ESPE2022 Poster Category 1 Pituitary, Neuroendocrinology and Puberty (77 abstracts)
Background and methods: Sellar and suprasellar tuberculomas are extremely rare in children and most often patients present with headache, vomiting, visual disturbances, and hypofunction of the pituitary gland. Here, we report a girl with hypothalamic obesity, that recovers after antituberculosis treatment.
Findings: An 11-year old girl presented with headache, fever and anorexia that progressively evolved into an encephalopathic status with cranial nerve paresis: ptosis on the right side and bilateral paresis of the abducens nerve. Brain MRI showed meningeal contrast capture along cranial nerves II (including optic chiasm), III, V and VI bilaterally and multiple contrast enhancing brain parenchyma lesions. Tuberculin skin test was negative but interferon-gamma release assay was positive. The clinical and radiological working diagnosis was consistent with tuberculous meningoencephalitis. Pulse corticosteroids for 3 days and quadruple antituberculosis therapy were started and the girl demonstrated obvious improvement of her neurological symptoms. However, after a few months of therapy she developed remarkable hypothalamic obesity and growth arrest. She gained 20 kg in one year. Her hormone profile revealed insulin resistance (homeostasis model assessment-estimated insulin resistance 6.8) and growth hormone deficiency (circulating insulin-like growth factor-I 104 μg/l (-2.4 SD)). Repeat brain MRI showed a decrease in basal meningitis, but increased parenchymal lesions in the hypothalamic region extending medially into the nucleus lentiformis, with now a voluminous tuberculoma at this site. Antituberculosis treatment was continued for a total of 18 months.

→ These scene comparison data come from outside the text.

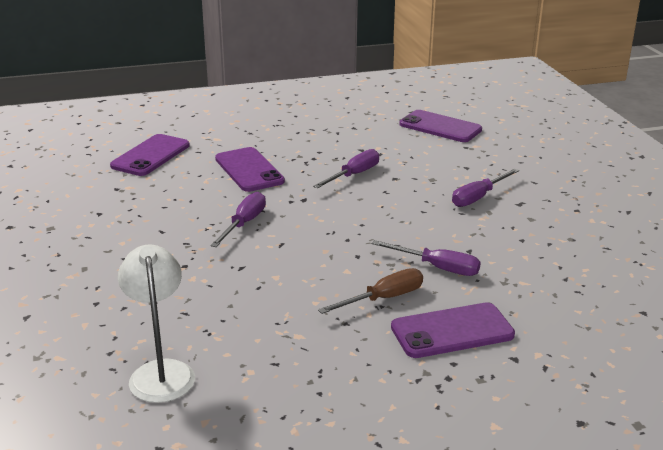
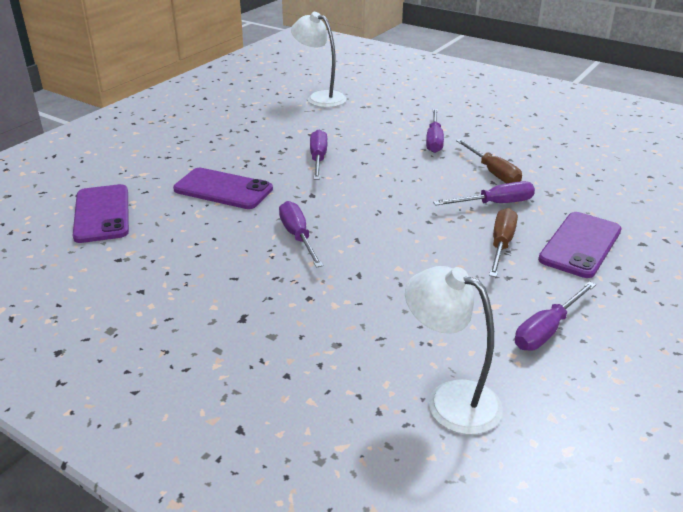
camera: 40 degrees left, 5 degrees up
purple phone [400,110,482,142] -> white lamp [291,12,347,107]
none -> brown screwdriver [456,139,522,183]
none -> purple screwdriver [515,281,596,351]

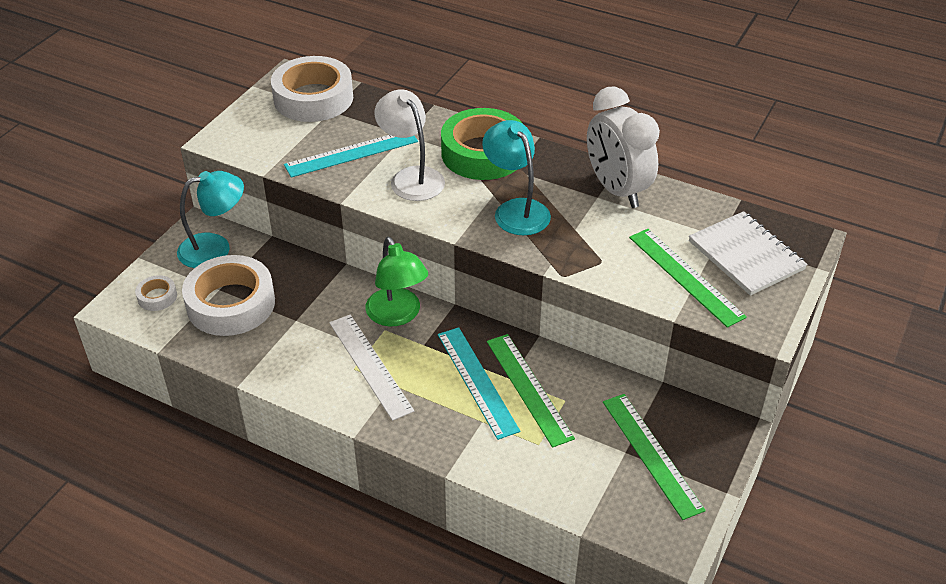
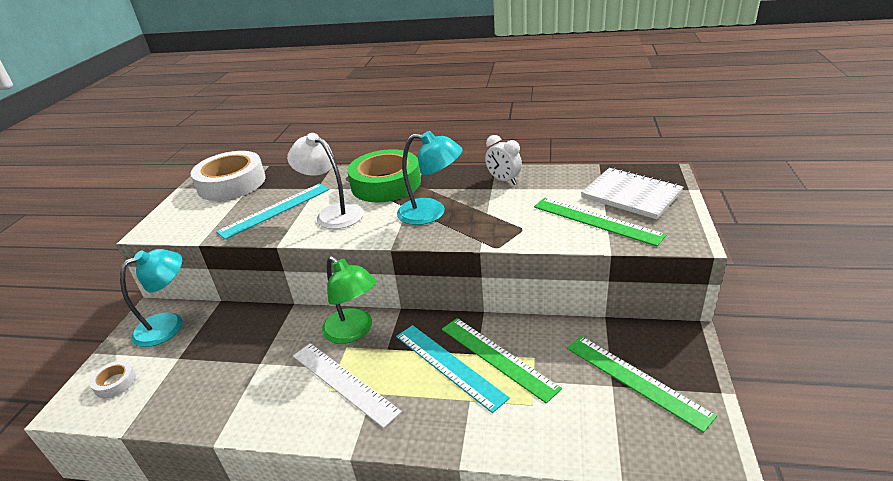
camera: 15 degrees left, 10 degrees down
white tape [182,255,275,336] -> none
turquoise lamp [482,120,551,235] -> turquoise lamp turned 150 degrees clockwise [397,131,463,225]
white clock [587,86,660,208] -> white clock [485,135,522,185], size x0.53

The patient improved clinically, she regained her pre-illness BMI and her growth rate increased. On the hormonal side, the disappearance of insulin resistance (HOMA-IR 2.5) and of growth hormone deficiency (circulating IGF-I 175 μg/l (-1.4 SD)) was noted, and her last brain MRI showed a remarkable volume reduction of the suprasellar tuberculoma.
Conclusion: Pituitary tuberculosis can have a very dynamic presentation during the active stage of the disease, which can be reversed by prolonged anti-tuberculosis treatment. Previous studies showed that the tuberculous process can also cause long term and permanent changes in the hypothalamic-pituitary axis. Prospective studies are however needed in the pediatric population to know the exact incidence and type of endocrine dysfunction.